The zone's formation was jointly agreed upon after Guangxi and Vietnam's northern province, Lang Son, signed a memorandum in January 2007. Guangxi expects the jointly managed zone to become an import-export processing center and a distribution depot with tax perks offered by both countries' customs.

China and Vietnam have also signed a similar framework agreement to establish a 10-sq-km cross-border economic zone between Dongxing, the only Chinese city with both land and sea borders with countries in the Association of Southeast Asian Nations (ASEAN) and Mong Cai city, northern Vietnam's largest border trade zone.

Both zones are parts of the free trade area between China and the ASEAN that took effect on Jan 1, 2010.

Tariffs are waived on 90 percent of products traded between China and ASEAN countries in the area, which is home to 1.9 billion people and boasts a combined GDP of $6 trillion. It is the world's third-largest free trade zone, after the European Union and the North American Free Trade Area.

This year marks the 20th year since China and the ASEAN established official relations, and Guangxi has remained a frontier of cooperation and exchanges. Last month, China's sixth and only bonded port on its western coast began operations in Qinzhou, a city in Guangxi with the closest bonded port to ASEAN countries.

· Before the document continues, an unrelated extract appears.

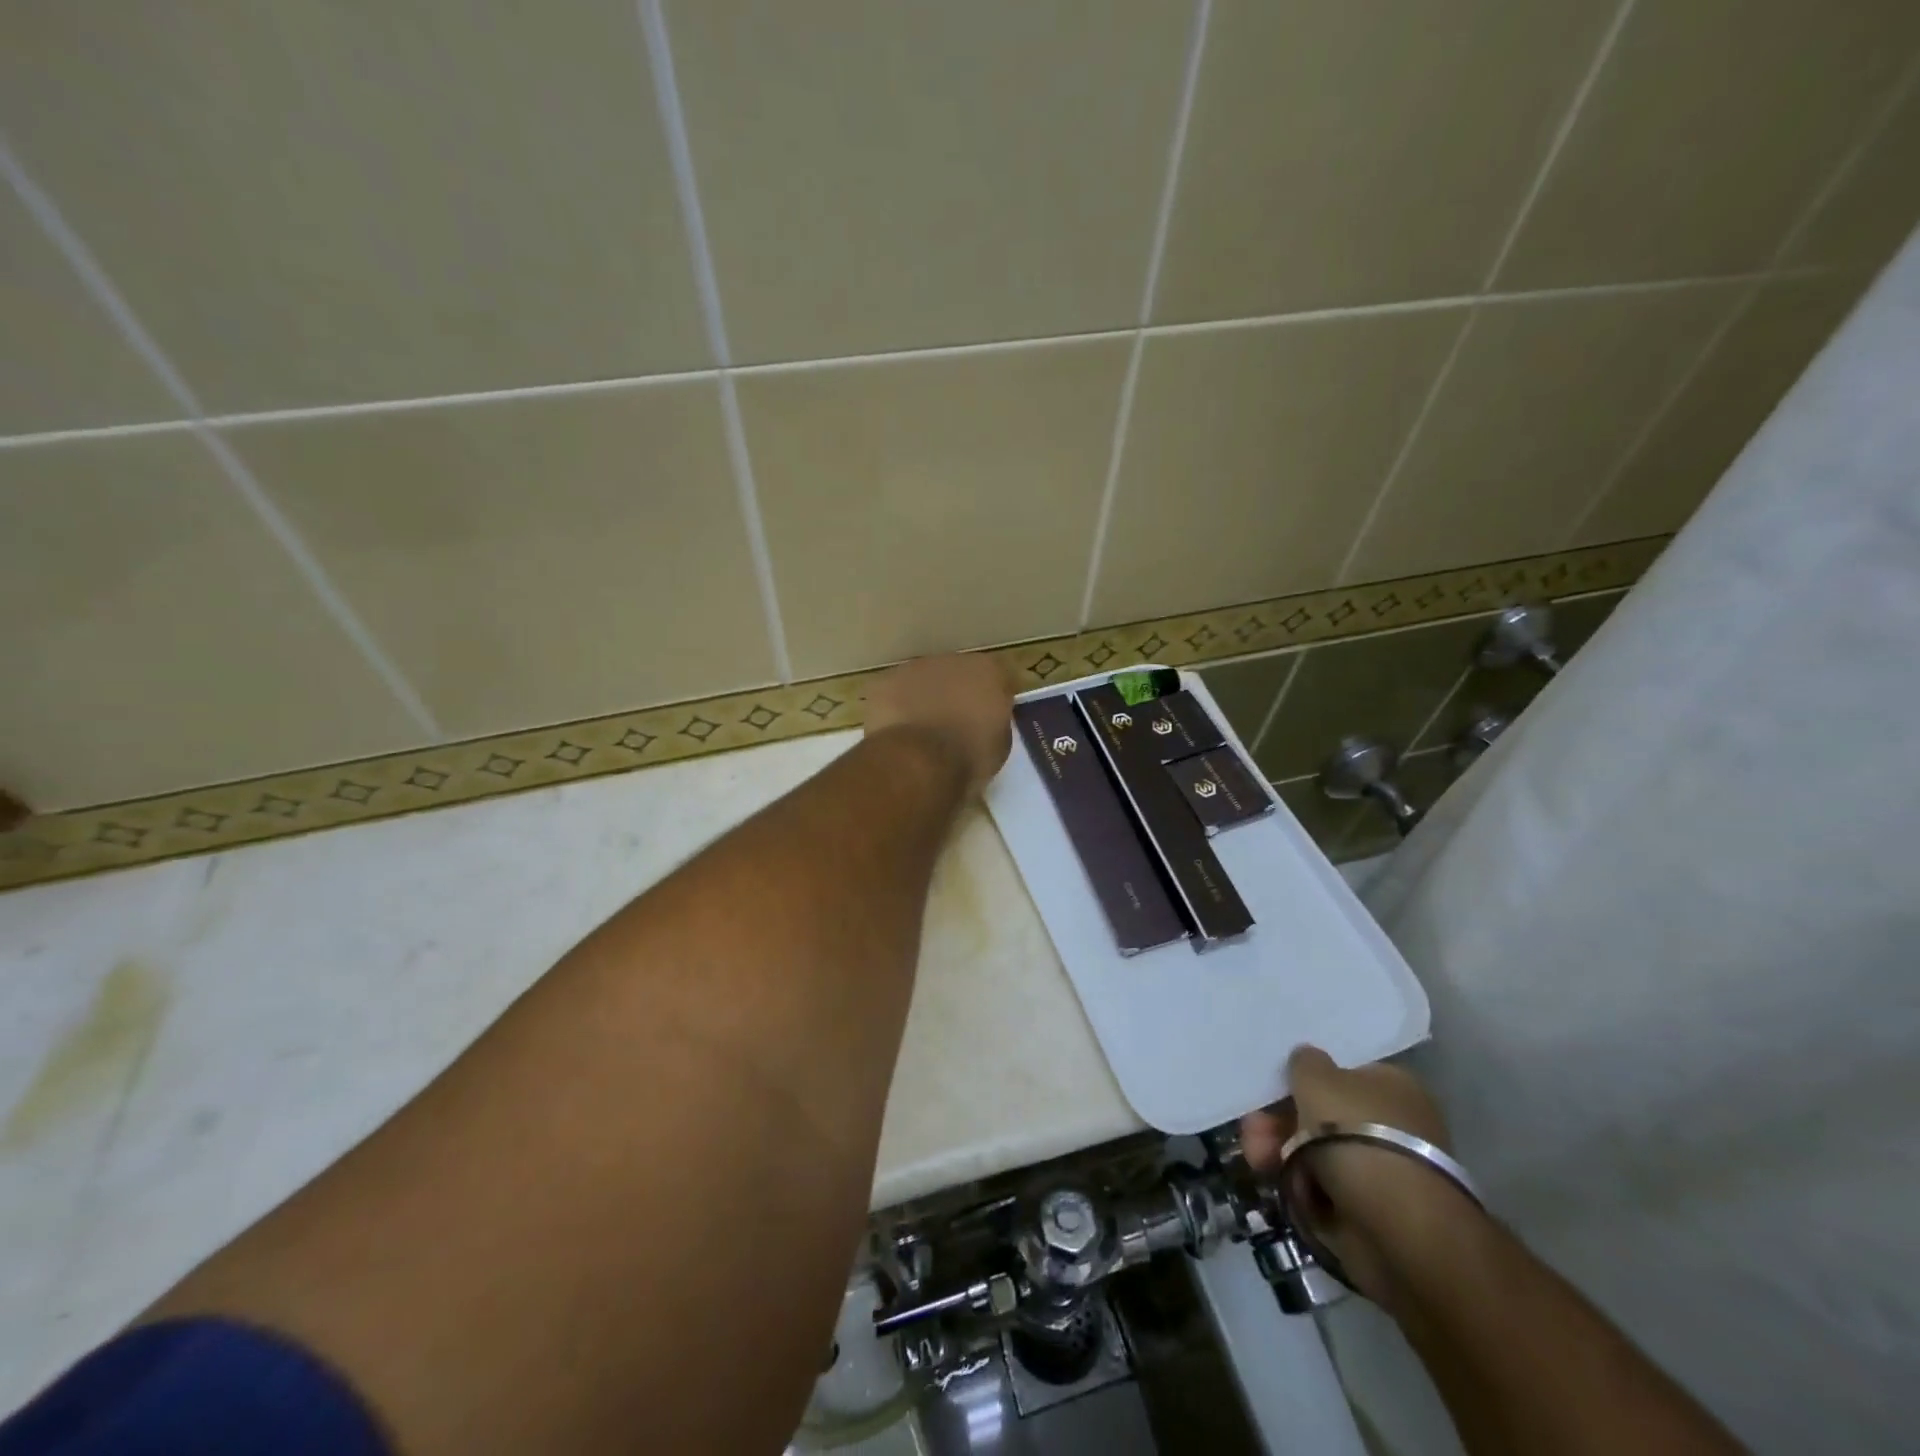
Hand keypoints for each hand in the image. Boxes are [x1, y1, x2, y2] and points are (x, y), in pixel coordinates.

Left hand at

The Pingxiang-Dong Dang economic zone is also a vital part of another ambitious project, the Nanning-Singapore Economic Corridor, said Zhao Leqin, Party chief of Chongzuo city, which administrates Pingxiang. The corridor, first proposed by Guangxi in 2006, starts from the autonomous region's capital city Nanning and traverses Vietnam, Laos, Cambodia, Thailand, Malaysia and Singapore.

A third regional cooperation platform in Guangxi is the Beibu Gulf Economic Zone, approved by the State Council in 2008. Ma, Guangxi's chairman, said the zone is expected to contribute more than 40 percent of the autonomous region's GDP by 2015.

Guangxi has planned 2,375 projects in the economic zone. These involve industry, ports, transportation, urban construction, logistics, tourism and culture. The projects will require a total investment of 2.6 trillion yuan between 2011 and 2015.

Guangxi is the most populous of China's five autonomous regions. About 60 percent of its 51 million residents are farmers, said its deputy chairman Chen Zhangliang.

Local authorities have vowed to urbanize half of the autonomous region by 2015, transforming at least 5 million farmers into urban dwellers.

Guangxi's current urbanization rate is 40.6 percent.